The government-owned labs and test ranges at China Lake and Edwards often compete for military work against those located at Indian Head (Md.) and Eglin.

The services “often see in-house RDT&E facilities as ‘non-responsive’ to their immediate needs and, therefore, as candidates for closure or realignment,” Knemeyer said. “Past BRACs have focused on ‘military worth’ in contrast to ‘national defense needs’”.

Though the BRAC process is designed to eliminate political interference, somehow it still creeps in, he said. “BRAC decisions should establish certain facilities as national assets, rather than service assets,” Knemeyer said. “As such, they should be controlled by Defense Department civilian managers to ensure close coordination among those facilities and to eliminate the two-or-three year rotating military commanders. ... a practice that destroys both continuity of purpose and corporate memory.”
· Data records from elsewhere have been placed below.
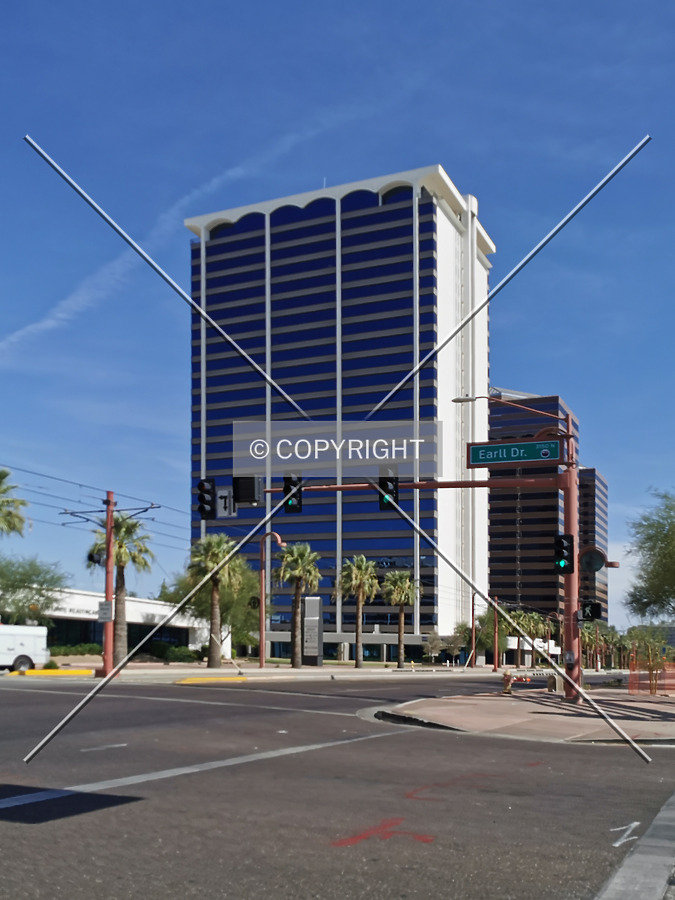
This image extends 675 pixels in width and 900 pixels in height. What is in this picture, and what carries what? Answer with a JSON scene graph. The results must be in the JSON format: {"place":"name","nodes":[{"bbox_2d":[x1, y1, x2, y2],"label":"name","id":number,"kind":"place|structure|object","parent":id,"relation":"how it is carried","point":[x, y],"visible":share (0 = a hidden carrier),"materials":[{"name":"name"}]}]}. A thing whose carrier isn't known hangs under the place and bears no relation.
{"place":"outdoors","nodes":[
{"label":"outdoors","id":0,"kind":"place"},
{"bbox_2d":[4,586,220,657],"label":"low building","id":1,"kind":"structure","parent":0,"point":[62,615],"materials":[{"name":"white paint"}]},
{"bbox_2d":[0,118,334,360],"label":"cloud","id":2,"kind":"structure","parent":0,"point":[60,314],"materials":[{"name":"white"}]},
{"bbox_2d":[0,658,526,682],"label":"far pavement","id":3,"kind":"structure","parent":0,"point":[271,670],"materials":[{"name":"grey concrete"}]},
{"bbox_2d":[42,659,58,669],"label":"shrub","id":4,"kind":"object","parent":3,"relation":"on","point":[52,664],"visible":0.74,"materials":[{"name":"green plant"}]},
{"bbox_2d":[14,668,94,676],"label":"yellow curb","id":5,"kind":"structure","parent":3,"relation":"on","point":[58,672],"materials":[{"name":"yellow"}]},
{"bbox_2d":[100,491,113,677],"label":"utility pole","id":6,"kind":"object","parent":3,"relation":"on","point":[108,562],"visible":0.92,"materials":[{"name":"red metal"}]},
{"bbox_2d":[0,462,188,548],"label":"overhead wire","id":7,"kind":"object","parent":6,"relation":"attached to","point":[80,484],"visible":0.73,"materials":[{"name":"black metal"}]},
{"bbox_2d":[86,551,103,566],"label":"traffic light","id":8,"kind":"object","parent":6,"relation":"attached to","point":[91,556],"visible":0.89,"materials":[{"name":"black"}]},
{"bbox_2d":[97,601,112,621],"label":"sign","id":9,"kind":"object","parent":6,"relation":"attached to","point":[104,607],"visible":0.94,"materials":[{"name":"white metal"}]},
{"bbox_2d":[87,511,155,665],"label":"palm tree","id":10,"kind":"object","parent":3,"relation":"on","point":[115,558],"visible":0.74,"materials":[{"name":"plant"}]},
{"bbox_2d":[162,645,197,663],"label":"shrub","id":11,"kind":"object","parent":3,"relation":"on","point":[180,658],"visible":0.9,"materials":[{"name":"green plant"}]},
{"bbox_2d":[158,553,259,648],"label":"tree","id":12,"kind":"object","parent":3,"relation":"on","point":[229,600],"visible":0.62,"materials":[{"name":"green plant"}]},
{"bbox_2d":[188,533,241,668],"label":"palm tree","id":13,"kind":"object","parent":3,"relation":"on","point":[212,655],"visible":0.98,"materials":[{"name":"plant"}]},
{"bbox_2d":[257,531,283,666],"label":"street lamp","id":14,"kind":"object","parent":3,"relation":"on","point":[262,628],"visible":0.98,"materials":[{"name":"metal"}]},
{"bbox_2d":[274,541,321,666],"label":"palm tree","id":15,"kind":"object","parent":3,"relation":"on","point":[301,571],"visible":1,"materials":[{"name":"plant"}]},
{"bbox_2d":[301,596,323,667],"label":"sign pylon","id":16,"kind":"object","parent":3,"relation":"on","point":[308,619],"visible":0.98,"materials":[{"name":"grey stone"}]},
{"bbox_2d":[336,554,380,665],"label":"palm tree","id":17,"kind":"object","parent":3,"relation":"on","point":[358,577],"visible":1,"materials":[{"name":"plant"}]},
{"bbox_2d":[382,568,419,664],"label":"palm tree","id":18,"kind":"object","parent":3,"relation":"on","point":[403,585],"visible":0.99,"materials":[{"name":"plant"}]},
{"bbox_2d":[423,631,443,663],"label":"tree","id":19,"kind":"object","parent":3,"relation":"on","point":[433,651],"visible":0.99,"materials":[{"name":"plant"}]},
{"bbox_2d":[443,626,468,664],"label":"tree","id":20,"kind":"object","parent":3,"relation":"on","point":[455,641],"visible":0.92,"materials":[{"name":"plant"}]},
{"bbox_2d":[470,592,476,668],"label":"pole","id":21,"kind":"object","parent":3,"relation":"on","point":[473,647],"visible":0.97,"materials":[{"name":"metal"}]},
{"bbox_2d":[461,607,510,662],"label":"tree","id":22,"kind":"object","parent":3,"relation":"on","point":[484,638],"visible":0.71,"materials":[{"name":"green plant"}]},
{"bbox_2d":[492,597,499,672],"label":"pole","id":23,"kind":"object","parent":3,"relation":"on","point":[494,666],"visible":0.98,"materials":[{"name":"red metal"}]},
{"bbox_2d":[0,0,674,626],"label":"sky","id":24,"kind":"structure","parent":0,"point":[523,379],"materials":[{"name":"blue"}]},
{"bbox_2d":[0,668,674,899],"label":"road","id":25,"kind":"structure","parent":0,"point":[308,844],"materials":[{"name":"grey asphalt"}]},
{"bbox_2d":[0,624,49,672],"label":"white van","id":26,"kind":"object","parent":25,"relation":"on","point":[19,640],"visible":0.97,"materials":[{"name":"white metal"}]},
{"bbox_2d":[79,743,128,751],"label":"white dash","id":27,"kind":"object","parent":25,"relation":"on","point":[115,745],"visible":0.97,"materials":[{"name":"white paint"}]},
{"bbox_2d":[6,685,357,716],"label":"white line","id":28,"kind":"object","parent":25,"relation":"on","point":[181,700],"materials":[{"name":"white paint"}]},
{"bbox_2d":[173,675,247,683],"label":"yellow curb","id":29,"kind":"structure","parent":25,"relation":"on","point":[190,679],"materials":[{"name":"yellow paint"}]},
{"bbox_2d":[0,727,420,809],"label":"white line","id":30,"kind":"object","parent":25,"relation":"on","point":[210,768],"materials":[{"name":"white paint"}]},
{"bbox_2d":[329,817,435,846],"label":"marking","id":31,"kind":"object","parent":25,"relation":"on","point":[423,838],"visible":0.92,"materials":[{"name":"red paint"}]},
{"bbox_2d":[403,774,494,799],"label":"marking","id":32,"kind":"object","parent":25,"relation":"on","point":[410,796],"visible":0.78,"materials":[{"name":"red paint"}]},
{"bbox_2d":[609,820,640,847],"label":"road marking","id":33,"kind":"object","parent":25,"relation":"on","point":[635,823],"visible":0.92,"materials":[{"name":"white paint"}]},
{"bbox_2d":[184,169,493,657],"label":"office tower","id":34,"kind":"structure","parent":0,"point":[197,433],"materials":[{"name":"blue glass"}]},
{"bbox_2d":[361,687,674,744],"label":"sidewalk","id":35,"kind":"structure","parent":0,"point":[423,709],"materials":[{"name":"beige concrete"}]},
{"bbox_2d":[247,398,587,698],"label":"traffic signal pole","id":36,"kind":"object","parent":35,"relation":"on","point":[568,435],"visible":0.8,"materials":[{"name":"red metal"}]},
{"bbox_2d":[196,478,215,518],"label":"traffic light","id":37,"kind":"object","parent":36,"relation":"attached to","point":[208,492],"visible":0.89,"materials":[{"name":"black metal"}]},
{"bbox_2d":[216,487,236,516],"label":"sign","id":38,"kind":"object","parent":36,"relation":"attached to","point":[225,492],"visible":0.74,"materials":[{"name":"white metal"}]},
{"bbox_2d":[232,476,262,505],"label":"electronic sign","id":39,"kind":"object","parent":36,"relation":"attached to","point":[240,486],"visible":0.95,"materials":[{"name":"black metal"}]},
{"bbox_2d":[282,474,303,513],"label":"traffic light","id":40,"kind":"object","parent":36,"relation":"attached to","point":[286,503],"visible":0.9,"materials":[{"name":"black metal"}]},
{"bbox_2d":[377,466,399,511],"label":"traffic light","id":41,"kind":"object","parent":36,"relation":"attached to","point":[388,503],"visible":0.88,"materials":[{"name":"black metal"}]},
{"bbox_2d":[453,394,568,419],"label":"street lamp","id":42,"kind":"object","parent":36,"relation":"attached to","point":[457,399],"visible":0.94,"materials":[{"name":"metal"}]},
{"bbox_2d":[466,438,561,466],"label":"street sign","id":43,"kind":"object","parent":36,"relation":"attached to","point":[514,449],"visible":0.98,"materials":[{"name":"green metal"}]},
{"bbox_2d":[553,533,574,573],"label":"traffic light","id":44,"kind":"object","parent":36,"relation":"attached to","point":[560,541],"visible":0.97,"materials":[{"name":"black metal"}]},
{"bbox_2d":[578,601,601,622],"label":"pedestrian signal","id":45,"kind":"object","parent":36,"relation":"attached to","point":[592,607],"visible":0.92,"materials":[{"name":"black metal"}]},
{"bbox_2d":[578,546,607,573],"label":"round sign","id":46,"kind":"object","parent":36,"relation":"attached to","point":[590,556],"visible":0.93,"materials":[{"name":"black"}]},
{"bbox_2d":[501,669,514,693],"label":"fire hydrant","id":47,"kind":"object","parent":35,"relation":"on","point":[505,681],"visible":0.99,"materials":[{"name":"yellow metal"}]},
{"bbox_2d":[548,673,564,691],"label":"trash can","id":48,"kind":"object","parent":35,"relation":"on","point":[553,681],"visible":0.82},
{"bbox_2d":[623,487,674,622],"label":"tree","id":49,"kind":"object","parent":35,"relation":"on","point":[661,558],"visible":1,"materials":[{"name":"green plant"}]},
{"bbox_2d":[626,626,671,695],"label":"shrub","id":50,"kind":"object","parent":35,"relation":"on","point":[649,668],"visible":0.93,"materials":[{"name":"green plant"}]},
{"bbox_2d":[627,653,674,695],"label":"orange fence","id":51,"kind":"object","parent":35,"relation":"on","point":[631,679],"visible":0.82,"materials":[{"name":"orange"}]},
{"bbox_2d":[488,391,582,633],"label":"building","id":52,"kind":"structure","parent":0,"point":[492,526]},
{"bbox_2d":[578,469,608,618],"label":"dark building","id":53,"kind":"structure","parent":0,"point":[588,471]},
{"bbox_2d":[594,793,674,899],"label":"curb","id":54,"kind":"structure","parent":0,"point":[625,874],"materials":[{"name":"grey concrete"}]},
{"label":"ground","id":55,"kind":"structure","parent":0},
{"bbox_2d":[0,466,29,538],"label":"palm tree","id":56,"kind":"object","parent":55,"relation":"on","point":[8,501],"visible":1,"materials":[{"name":"plant"}]},
{"bbox_2d":[0,555,70,626],"label":"tree","id":57,"kind":"object","parent":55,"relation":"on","point":[43,596],"visible":0.93,"materials":[{"name":"green plant"}]},
{"bbox_2d":[48,642,103,656],"label":"hedge","id":58,"kind":"object","parent":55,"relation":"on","point":[86,651],"visible":0.64,"materials":[{"name":"green plant"}]},
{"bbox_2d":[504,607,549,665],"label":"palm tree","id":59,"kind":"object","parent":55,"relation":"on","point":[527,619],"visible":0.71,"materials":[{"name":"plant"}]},
{"bbox_2d":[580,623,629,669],"label":"palm tree","id":60,"kind":"object","parent":55,"relation":"on","point":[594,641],"visible":0.66,"materials":[{"name":"green plant"}]}
]}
In general, he said, “the BRAC process was a brilliant solution to the problem of getting presidential and congressional approval for achieving serious cutbacks in the military base infrastructure.” However, “there is much room for improvement.”

Congressional pressures have influenced BRAC decisions to an extent, he noted. “While it would be naive to assume that a system can be developed completely free from politics or service game playing, there are areas where it’s possible to make significant improvements.”

Knemeyer praised Defense Secretary Donald Rumsfeld’s insistence that the 2005 BRAC focus on joint service use of facilities. He also is optimistic that the next BRAC will address one issue that was “glossed over” in the past—encroachment. “Civilian and commercial encroachment of military reservations is one of the biggest headaches experienced by base commanders today,” Knemeyer said. “That problem can only get worse,” as a result of residential and commercial growth and airline traffic.

The Defense Department also needs to improve its methods for estimating the cost of realigning a base, he said. In BRAC ‘95, for example, a “losing” base often provided the cost estimate for moving its functions to another base. Not surprisingly, costs were enormously inflated. In BRAC 2005, “both gaining and losing bases should provide transfer cost estimates to be reviewed by an independent third party.”